Source water scarcity is a growing concern as populations grow and move to warmer, less aqueous climates; climatic changes take place and industrial and agricultural processes compete with the public’s need for water. The scarcity of water supply and water conservation are major focuses of the American Water Works Association.
Drinking Water Treatment
Drinking Water Treatment involves the removal of pathogens and other contaminants from source water in order to make it safe for humans to consume. Treatment of public drinking water is mandated by the Environmental Protection Agency (EPA) in the U.S. Common examples of contaminants that need to be treated and removed from water before it is considered potable are microorganisms, disinfectants, disinfection byproducts, inorganic chemicals, organic chemicals and radionuclides.

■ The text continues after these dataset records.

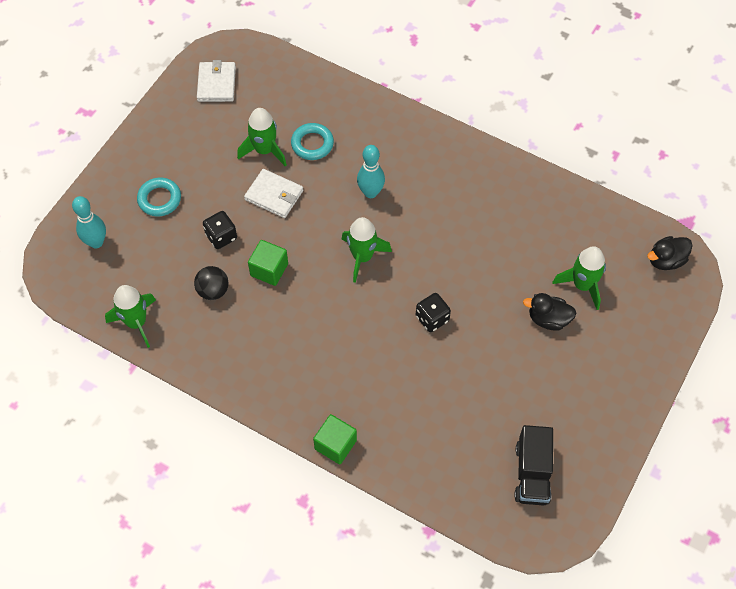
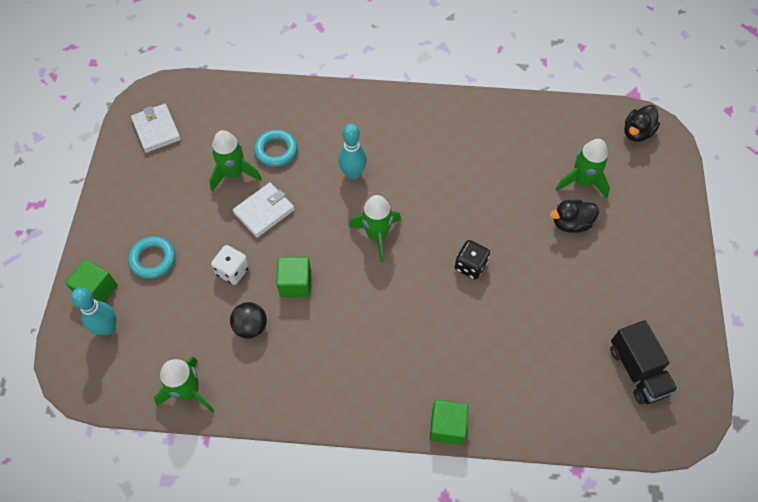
camera: 25 degrees left, 0 degrees up
black dice [203,211,237,249] -> white dice [211,245,249,285]
white wallet [244,169,303,218] -> white wallet turned 45 degrees counterclockwise [233,183,295,238]
none -> green cube [65,259,117,302]

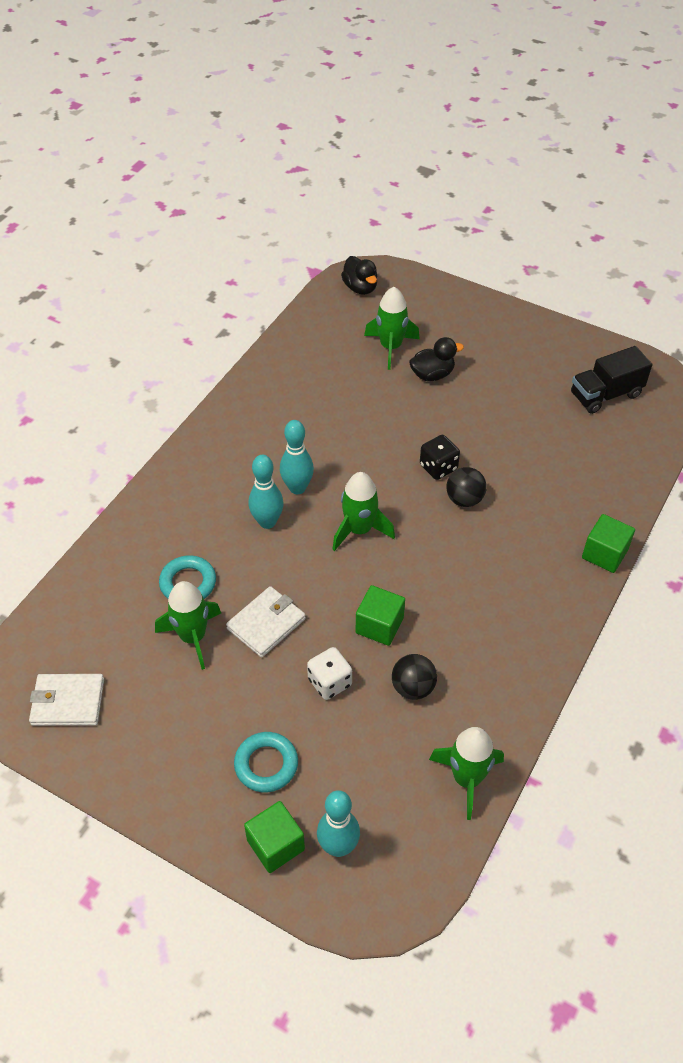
camera: 65 degrees left, 10 degrees down
white wallet [233,183,295,238] -> white wallet turned 60 degrees clockwise [226,586,306,658]
black duck [550,200,599,233] -> black duck turned 120 degrees counterclockwise [409,337,464,381]
black truck [610,320,678,404] -> black truck turned 150 degrees clockwise [571,346,652,414]
none -> turquoise bowling pin [280,420,314,494]
none -> black ball [446,467,487,507]

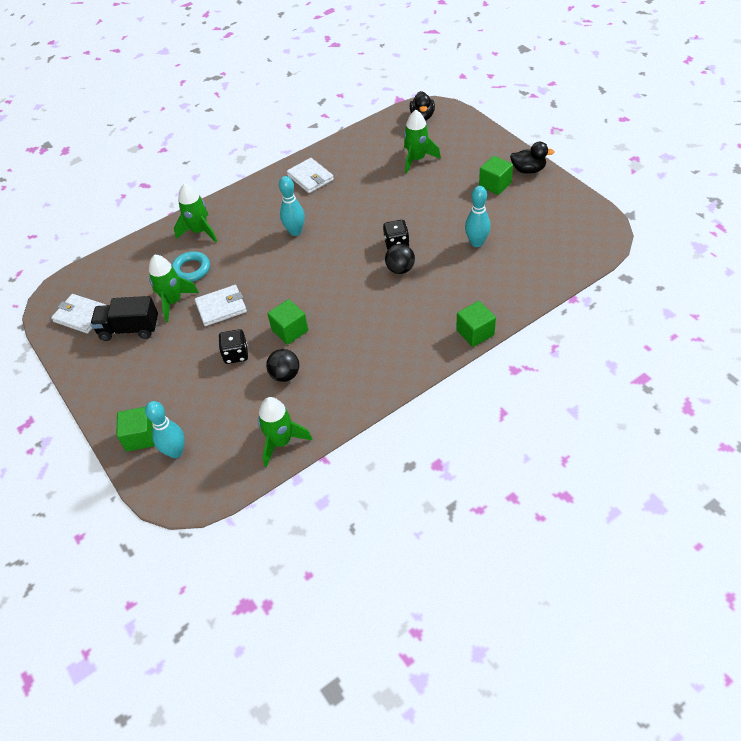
camera: 30 degrees right, 0 degrees up
turquoise ring [234,732,298,792] -> none
turquoise bowling pin [248,455,284,529] -> turquoise bowling pin moved to [465,186,491,247]
white dice [307,647,352,700] -> black dice [218,329,248,364]
green rocket [332,472,395,551] -> green rocket moved to [174,183,217,242]
black duck [409,337,464,381] -> black duck moved to [510,142,554,174]
black truck [571,346,652,414] -> black truck moved to [90,296,158,341]
none -> white wallet [287,158,334,193]
none -> green cube [479,156,513,195]

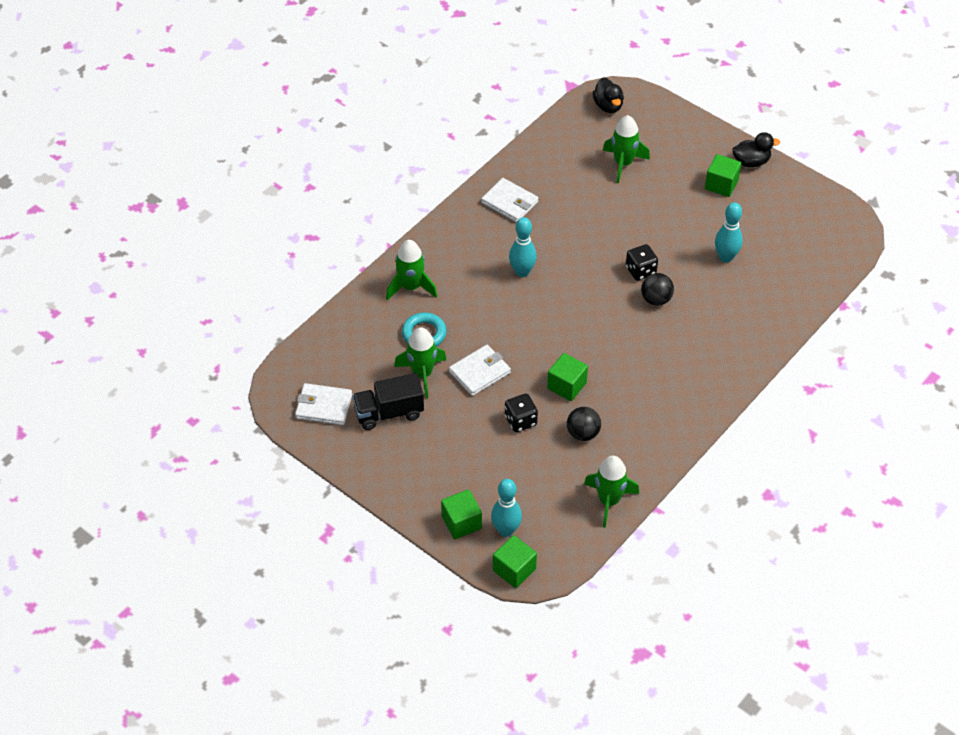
camera: 20 degrees left, 0 degrees up
green cube [456,301,496,347] -> green cube moved to [493,535,537,588]

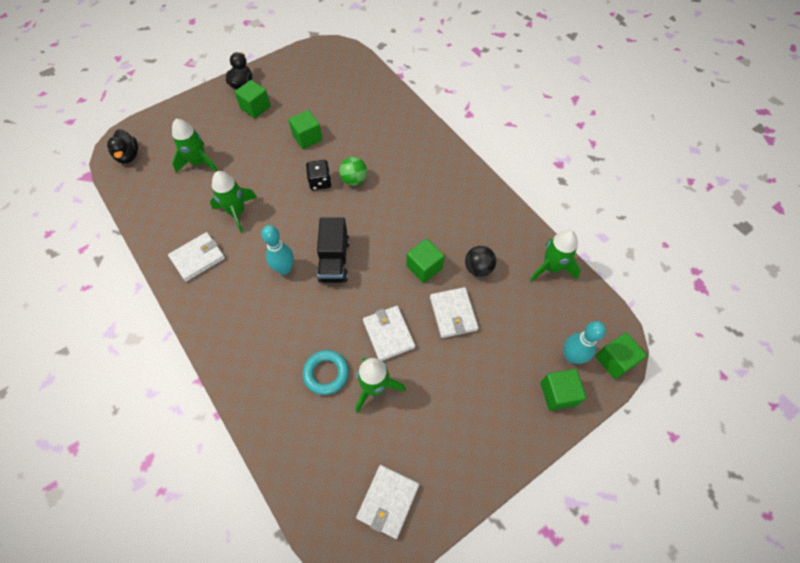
camera: 75 degrees left, 10 degrees up
black truck [352,373,424,430] -> black truck moved to [317,218,350,283]
green rocket [386,240,437,300] -> green rocket moved to [210,171,257,233]
black dice [505,394,538,432] -> white wallet [430,287,479,338]
black duck [593,77,624,113] -> black duck turned 75 degrees clockwise [107,129,138,163]
black ball [641,273,674,306] -> green ball [339,157,367,186]
turquoise bowling pin [715,202,743,263] -> none
none -> green cube [288,110,322,149]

There are a variety of technologies and processes that can be used for contaminant removal and the removal of pathogens to decontaminate or treat water in a drinking water treatment plant before the clean water is pumped into the water distribution system for consumption.
The first stage in treating drinking water is often called pretreatment and involves screens to remove large debris and objects from the water supply. Aeration can also be used in the pretreatment phase. By mixing air and water, unwanted gases and minerals are removed and the water improves in color, taste and odor.
The second stage in the drinking water treatment process involves coagulation and flocculation. A coagulating agent is added to the water which causes suspended particles to stick together into clumps of material called floc. In sedimentation basins, the heavier floc separates from the water supply and sinks to form sludge, allowing the less turbid water to continue through the process.
During the filtration stage, smaller particles not removed by flocculation are removed from the treated water by running the water through a series of filters. Filter media can include sand, granulated carbon or manufactured membranes. Filtration using reverse osmosis membranes is a critical component of removing salt particles where desalination is being used to treat brackish water or seawater into drinking water.
Following filtration, the water is disinfected to kill or disable any microbes or viruses that could make the consumer sick. The most traditional disinfection method for treating drinking water uses chlorine or chloramines. However, new drinking water disinfection methods are constantly coming to market. Two disinfection methods that have been gaining traction use ozone and ultra-violet (UV) light to disinfect the water supply.
Drinking Water Distribution
Drinking water distribution involves the management of flow of the treated water to the consumer. By some estimates, up to 30% of treated water fails to reach the consumer. This water, often called non-revenue water, escapes from the distribution system through leaks in pipelines and joints, and in extreme cases through water main breaks.
A public water authority manages drinking water distribution through a network of pipes, pumps and valves and monitors that flow using flow, level and pressure measurement sensors and equipment.
Water meters and metering systems such as automatic meter reading (AMR) and advanced metering infrastructure (AMI) allows a water utility to assess a consumer’s water use and charge them for the correct amount of water they have consumed.